Becoming friends. In reflecting on this moment later, Heather described the “the basic human need I heard in his voice: to connect.” Given the racial animosities around us, she expressed a belief that “a lot of people saw something they hungered for in our exchange. To white viewers, here was a black woman who was morally clear but not angry. To people of color, here was a white man admitting his racism — finally.”
Garry reached out to her on Twitter after the call, and they have since had many conversations – including an in-person visit near his hometown in the Appalachian foothills of North Carolina.
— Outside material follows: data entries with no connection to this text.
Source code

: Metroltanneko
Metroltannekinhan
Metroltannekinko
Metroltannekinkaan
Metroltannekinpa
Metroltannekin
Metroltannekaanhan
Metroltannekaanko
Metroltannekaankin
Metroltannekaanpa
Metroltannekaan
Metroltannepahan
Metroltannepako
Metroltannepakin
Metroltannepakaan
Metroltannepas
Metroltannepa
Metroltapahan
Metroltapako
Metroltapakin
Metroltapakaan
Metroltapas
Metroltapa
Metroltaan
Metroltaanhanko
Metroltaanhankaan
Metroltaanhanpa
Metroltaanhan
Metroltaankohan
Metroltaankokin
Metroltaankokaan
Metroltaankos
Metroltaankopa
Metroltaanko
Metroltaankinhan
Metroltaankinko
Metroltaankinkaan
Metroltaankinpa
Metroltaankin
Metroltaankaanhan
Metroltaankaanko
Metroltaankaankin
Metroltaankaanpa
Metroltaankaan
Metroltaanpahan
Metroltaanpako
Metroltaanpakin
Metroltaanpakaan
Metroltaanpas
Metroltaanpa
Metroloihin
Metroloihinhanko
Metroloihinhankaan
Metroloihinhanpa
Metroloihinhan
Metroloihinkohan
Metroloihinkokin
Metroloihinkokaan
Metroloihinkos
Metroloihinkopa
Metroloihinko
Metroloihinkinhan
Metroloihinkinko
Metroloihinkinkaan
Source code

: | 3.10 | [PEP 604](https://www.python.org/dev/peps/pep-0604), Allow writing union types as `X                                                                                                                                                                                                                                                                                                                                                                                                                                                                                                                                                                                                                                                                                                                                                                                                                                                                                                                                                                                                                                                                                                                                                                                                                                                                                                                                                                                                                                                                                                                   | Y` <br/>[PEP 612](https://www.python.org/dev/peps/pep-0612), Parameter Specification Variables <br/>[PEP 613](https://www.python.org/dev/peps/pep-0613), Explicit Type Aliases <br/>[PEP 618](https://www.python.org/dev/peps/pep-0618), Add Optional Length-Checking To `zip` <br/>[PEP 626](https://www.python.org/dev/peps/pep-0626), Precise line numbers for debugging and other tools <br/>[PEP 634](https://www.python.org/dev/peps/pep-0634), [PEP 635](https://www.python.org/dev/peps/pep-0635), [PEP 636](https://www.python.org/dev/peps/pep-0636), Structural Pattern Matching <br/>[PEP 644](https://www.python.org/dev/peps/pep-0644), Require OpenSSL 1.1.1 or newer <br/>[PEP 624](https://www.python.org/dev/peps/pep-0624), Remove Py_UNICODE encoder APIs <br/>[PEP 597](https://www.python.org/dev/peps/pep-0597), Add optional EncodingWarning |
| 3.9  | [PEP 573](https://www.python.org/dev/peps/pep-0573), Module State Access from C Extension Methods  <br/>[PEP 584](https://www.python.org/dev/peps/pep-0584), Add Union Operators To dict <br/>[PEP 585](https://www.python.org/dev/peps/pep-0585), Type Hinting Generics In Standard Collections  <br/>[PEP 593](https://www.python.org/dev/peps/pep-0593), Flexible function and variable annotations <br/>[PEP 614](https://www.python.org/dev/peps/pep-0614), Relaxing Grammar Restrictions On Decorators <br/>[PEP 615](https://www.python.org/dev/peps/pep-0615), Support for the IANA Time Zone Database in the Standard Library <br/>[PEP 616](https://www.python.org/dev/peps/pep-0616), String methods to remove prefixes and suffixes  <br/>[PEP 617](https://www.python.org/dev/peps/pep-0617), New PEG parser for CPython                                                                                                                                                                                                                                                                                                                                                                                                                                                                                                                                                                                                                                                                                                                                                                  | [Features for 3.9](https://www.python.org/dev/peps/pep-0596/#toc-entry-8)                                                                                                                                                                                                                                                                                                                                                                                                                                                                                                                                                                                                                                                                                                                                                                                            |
They met on a patio amid the changing fall colors with his dog nearby.
In that follow-up conversation, Heather was surprised when Gary reported he had followed her suggestions on how to change and was dedicated to “getting right about this before I die.” He talked about the fear he carried toward people of color, and how it had become a physical weight. “It’s killing me on the inside,” he said. “If I don’t change things, I could have a stroke.”
As Heather noted, “it doesn’t have to be a zero-sum game.” Speaking about this kind of open conversation, Gary added, “It’s just something that we don’t practice, and taking that first step is the hardest thing.”
This one moment rippled out and made a difference for millions of people. How about Gary? As he put it in a follow-up conversation. “When you get to know people, usually your fears were unjustified.”
He added, “There are so many things I did not know that I thought I knew.” In a later interview, he said, “I’ve changed a lot in a year.”
Media influence in shaping our views. On the first call and since, Gary has emphasized the degree to which his media environment shaped his own conclusions: “I depended on the media for my information. I looked at television shows like ‘Cops’ and ‘Gangland’ and these programs that portray minorities in a negative way. We have ideas we can get on the Internet, even if you are a white supremacist or any kind of a nut, you can always get on the Internet and find someone that agrees with you, that makes your views okay.”
But, of course, media can also help us reconsider and think again…as Gary & Heather have proven here.